Alerta de Trump e cancelamento de voos

A situação se agravou após o presidente dos Estados Unidos, Donald Trump, emitir um aviso aos pilotos e companhias aéreas para que considerassem o espaço aéreo venezuelano como “totalmente fechado”. A mensagem, publicada na plataforma Truth Social, não especificou as razões para tal advertência, gerando incertezas e preocupação no setor aéreo.

Em resposta, o governo de Maduro denunciou a comunicação de Trump como uma “ameaça explícita de uso da força”, proibida pela Carta das Nações Unidas, e a classificou como uma “tentativa de intimidação”. A declaração de Trump ocorreu um dia após a notícia de uma suposta conversa telefônica entre ele e Maduro para explorar um possível encontro, contato que não foi confirmado nem desmentido oficialmente.

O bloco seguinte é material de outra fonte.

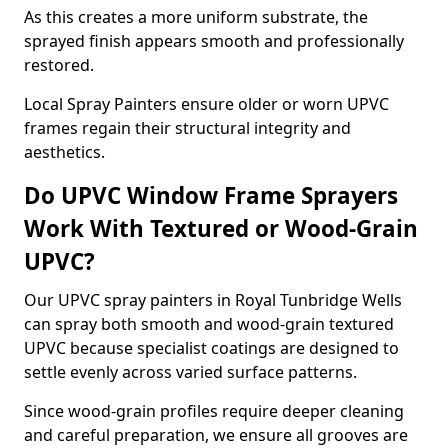
As this creates a more uniform substrate, the
sprayed finish appears smooth and professionally
restored.
Local Spray Painters ensure older or worn UPVC
frames regain their structural integrity and
aesthetics.
Do UPVC Window Frame Sprayers
Work With Textured or Wood-Grain
UPVC?
Our UPVC spray painters in Royal Tunbridge Wells
can spray both smooth and wood-grain textured
UPVC because specialist coatings are designed to
settle evenly across varied surface patterns.
Since wood-grain profiles require deeper cleaning
and careful preparation, we ensure all grooves are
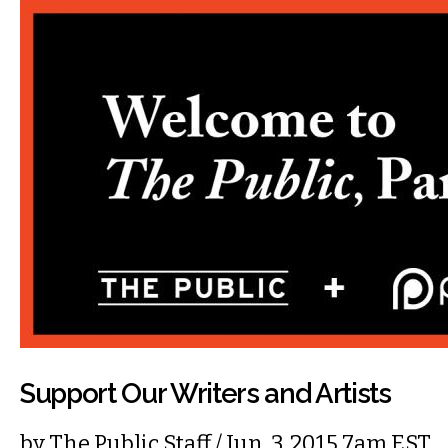
Support Our Writers and Artists
by
The Public Staff
/ Jun. 3, 2015 7am EST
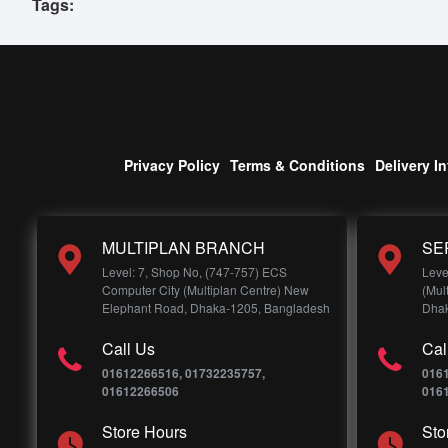
Tags:
Privacy Policy
Terms & Conditions
Delivery I
MULTIPLAN BRANCH
SE
Level: 7, Shop No, (747-757) ECS
Leve
Computer City (Multiplan Centre) New
(Mul
Elephant Road, Dhaka-1205, Bangladesh
Dhak
Call Us
Cal
01612266516, 01732235757,
016
01612266506
016
Store Hours
Sto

Repercussão e revogação de licenças

Em novembro, a Administração Federal de Aviação (FAA) dos EUA já havia recomendado “extrema cautela” ao sobrevoar a Venezuela e o sul do Caribe, citando uma “situação potencialmente perigosa”. Essa recomendação levou várias companhias aéreas internacionais, como Iberia, Plus Ultra, Air Europa, Avianca e Turkish Airlines, a suspenderem seus voos para o país.

Diante da persistência da suspensão, o governo chavista estabeleceu um prazo de 48 horas para a retomada das operações aéreas. Com o não cumprimento, as licenças de tráfego das companhias Iberia, Turkish Airlines, Gol, Avianca, Tap e Latam Colombia foram revogadas. Atualmente, companhias como Copa, Wingo, Boliviana de Aviación, Satena, Avior e a estatal Conviasa mantêm suas operações no país.